This year the United Nation (UN) has decided to have its annual theme for International Women’s Day as “ I am Generation Equality: Realizing Women’s right”.
If we spoke about Anna May Wong, Hattie McDaniel, Florence Lawrence, Ella Fitzgerald, Simone de Beauvoir or Madam C.J. Walker would you know who these people are and what they shared in common? We’ll let you know — despite all odds — these iconic women accomplished milestones that seemed fairly normal for their male counterparts.
For us at LeCircles we decided we would bridge generation of inspiring women in order to not only showcase that women’s right isn’t just our societies’ sporadic “quirk” — but mainly so to highlight that Women’s Right is a constant battle worth fighting for — given that women have always come through in our societies. It may perhaps be a Man’s World but it would definitely be nothing without a Woman. Please pardon us the James Brown’s reference but we felt like it was so fitting.
In light of our introduction, we chose to serve you this blogpost with three literature of powerful women that have challenged the status quo and advanced women’s rights or should we say people’s rights. Obviously this list isn’t exhaustive. This is our selection at LeCircles and we encourage you to look into other prominent women that have done so much for the cause.
Please contact us if you’d like further material or simply like to join our special event end of this month in honor of International Women’s Day.
Enjoy the three pieces of literature we chose for you and bear in mind that any woman that wakes up and gets to take the challenge of accomplishing herself, her aspirations, her dreams or her goals is the true super woman! March 8th or any other day of the year we believe in acknowledging women’s rights & their essential contribution to society.
Ps: Thank you to all women making LeCircles’ magic work.
“Ode à la femme!” Our three pieces of literature:
Still I Rise
BY MAYA ANGELOU
You may write me down in history
With your bitter, twisted lies,
You may trod me in the very dirt
But still, like dust, I'll rise.
Does my sassiness upset you?
Why are you beset with gloom?
’Cause I walk like I've got oil wells
Pumping in my living room.
Just like moons and like suns,
With the certainty of tides,
Just like hopes springing high,
Still I'll rise.
Did you want to see me broken?
Bowed head and lowered eyes?
Shoulders falling down like teardrops,
Weakened by my soulful cries?
Does my haughtiness offend you?
Don't you take it awful hard
’Cause I laugh like I've got gold mines
Diggin’ in my own backyard.
You may shoot me with your words,
You may cut me with your eyes,
You may kill me with your hatefulness,
But still, like air, I’ll rise.
Does my sexiness upset you?
Does it come as a surprise
That I dance like I've got diamonds
At the meeting of my thighs?
Out of the huts of history’s shame
I rise
Up from a past that’s rooted in pain
I rise
I'm a black ocean, leaping and wide,
Welling and swelling I bear in the tide.
Leaving behind nights of terror and fear
I rise
Into a daybreak that’s wondrously clear
I rise
Bringing the gifts that my ancestors gave,
I am the dream and the hope of the slave.
I rise
I rise
I rise.
Your Soul
By RENÉE VIVIEN
Your soul is a thing exquisite and fragrant
that opens slowly, silently, trembling,
and that, filled with love, is surprised to be loved.

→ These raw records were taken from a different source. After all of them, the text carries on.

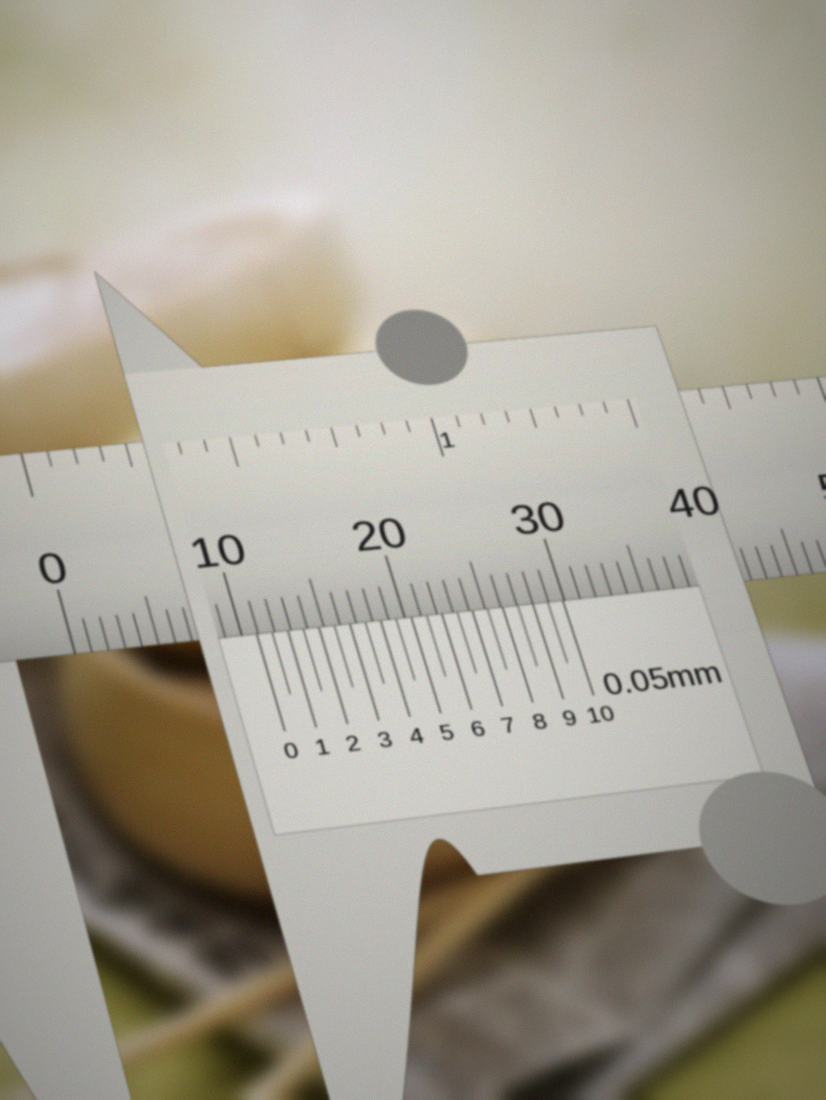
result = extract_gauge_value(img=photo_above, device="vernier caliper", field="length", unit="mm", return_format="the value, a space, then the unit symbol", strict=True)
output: 10.9 mm
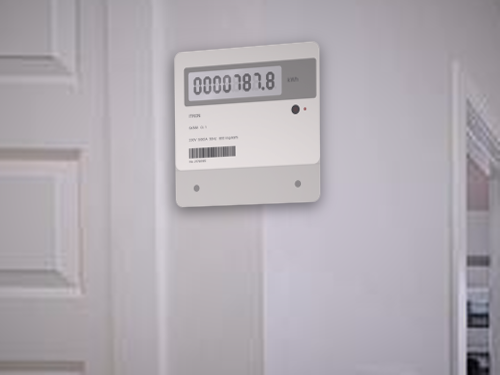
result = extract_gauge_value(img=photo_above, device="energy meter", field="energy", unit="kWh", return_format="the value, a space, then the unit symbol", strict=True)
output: 787.8 kWh
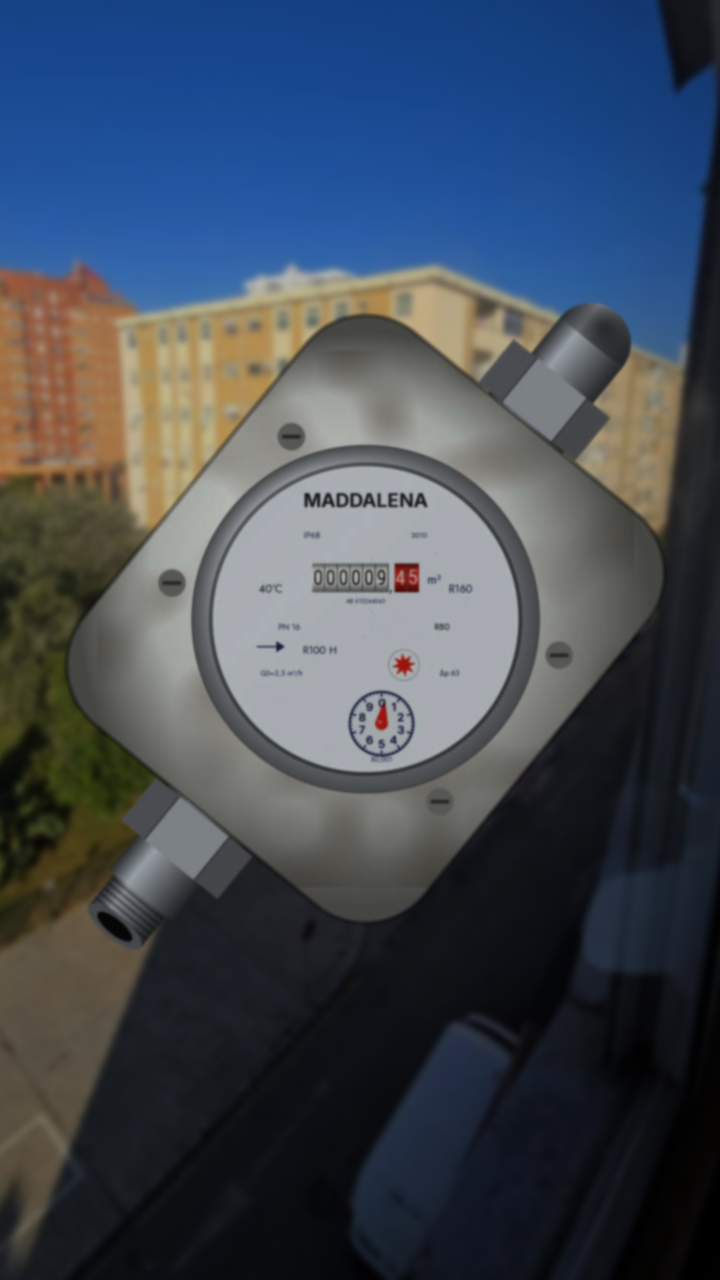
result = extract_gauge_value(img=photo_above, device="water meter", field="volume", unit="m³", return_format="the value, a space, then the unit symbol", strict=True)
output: 9.450 m³
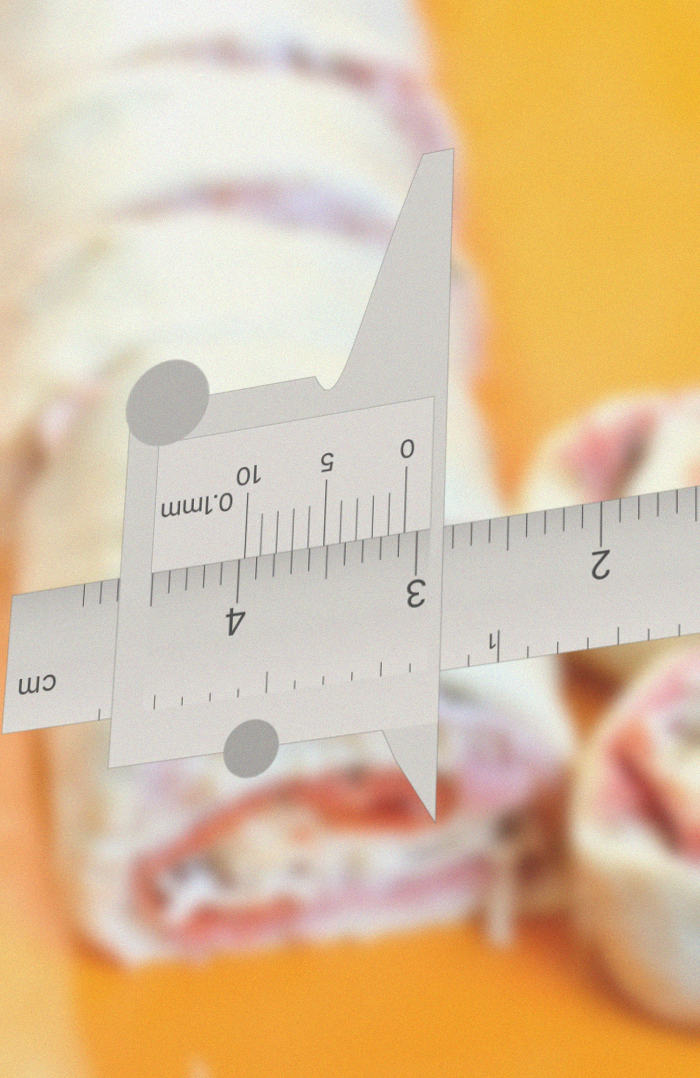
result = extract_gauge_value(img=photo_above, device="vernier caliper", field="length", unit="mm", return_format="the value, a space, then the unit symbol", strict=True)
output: 30.7 mm
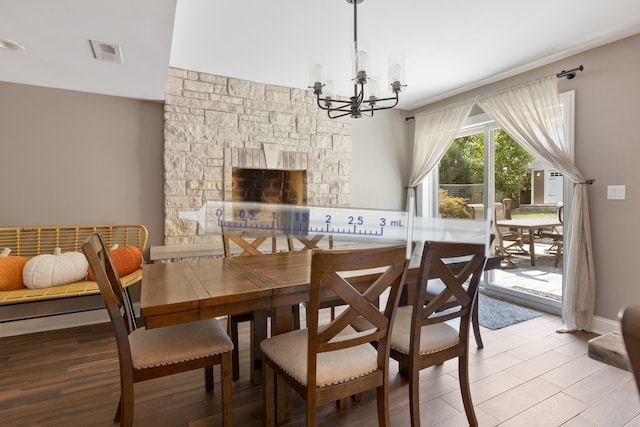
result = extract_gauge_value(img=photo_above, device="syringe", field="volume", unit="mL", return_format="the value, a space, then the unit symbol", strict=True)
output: 1.2 mL
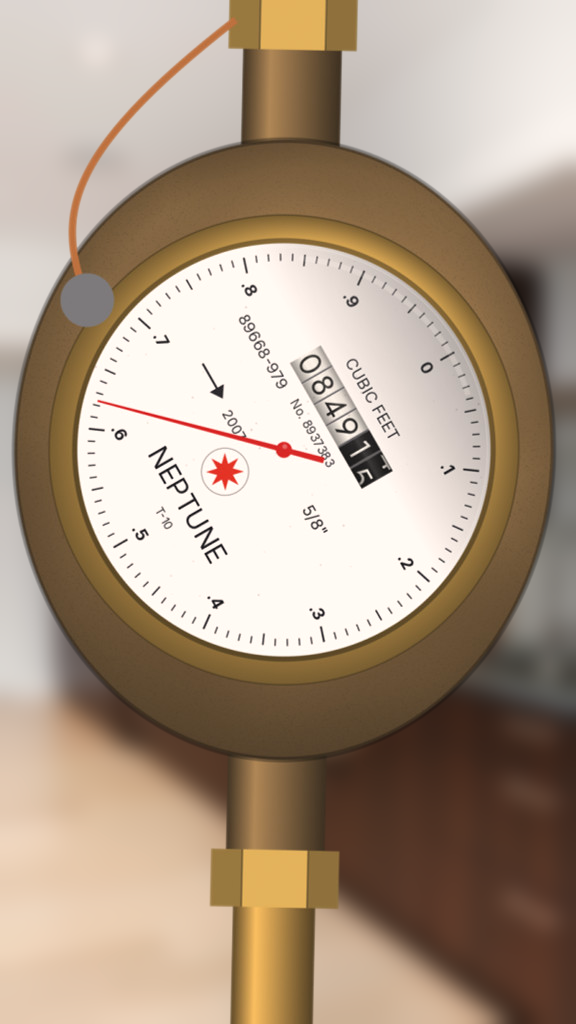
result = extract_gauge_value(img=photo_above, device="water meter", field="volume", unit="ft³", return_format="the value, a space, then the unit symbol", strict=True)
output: 84914.62 ft³
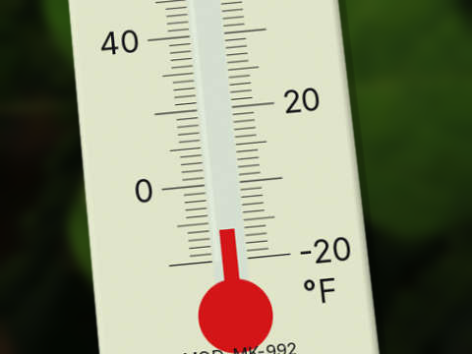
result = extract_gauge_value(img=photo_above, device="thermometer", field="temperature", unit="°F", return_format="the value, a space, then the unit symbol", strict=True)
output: -12 °F
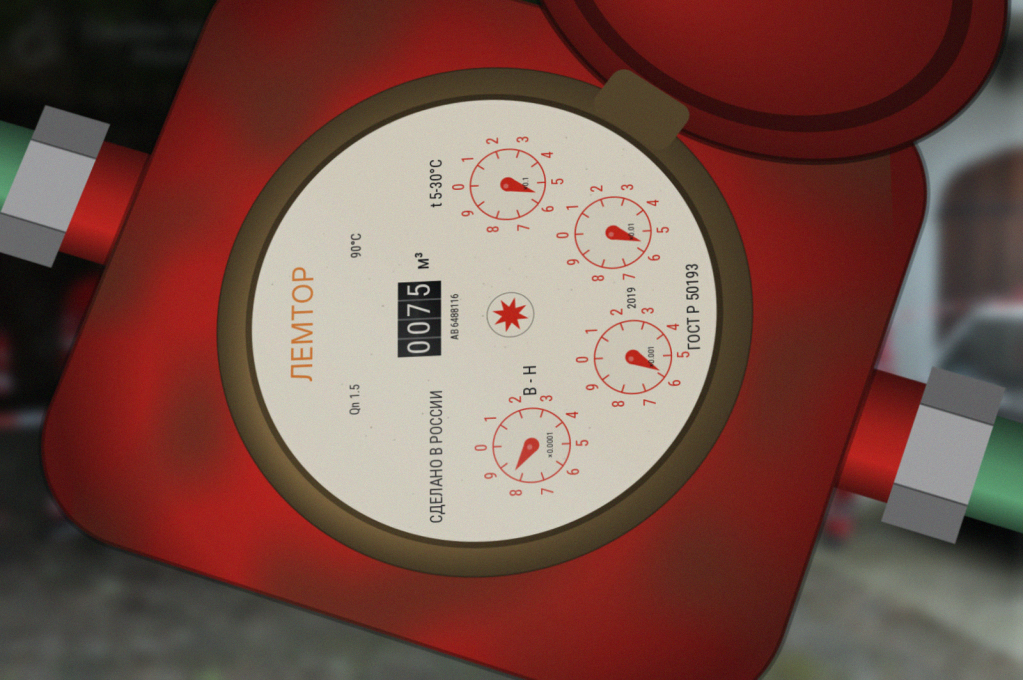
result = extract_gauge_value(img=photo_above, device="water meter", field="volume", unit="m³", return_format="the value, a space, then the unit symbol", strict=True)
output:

Your soul is a lily, divine and white.
Like a breeze from violet-filled forests,
your sigh cools the despairing brow,
and one learns from you a muted bravery.
Your soul is poetry, and song, and night.
Your soul is coolness, your soul is dew,
Your soul is the benevolent gaze of morning
That revives shattered hope with a word…
Your soul is the final mercy of destiny.
By FRIDA KAHLO
“At the end of the day, we can endure much more than we think we can.”
“I tried to drown my sorrows, but the bastards learned how to swim, and now I am overwhelmed by this decent and good feeling.”
“They thought I was a Surrealist, but I wasn't. I never painted dreams. I painted my own reality.”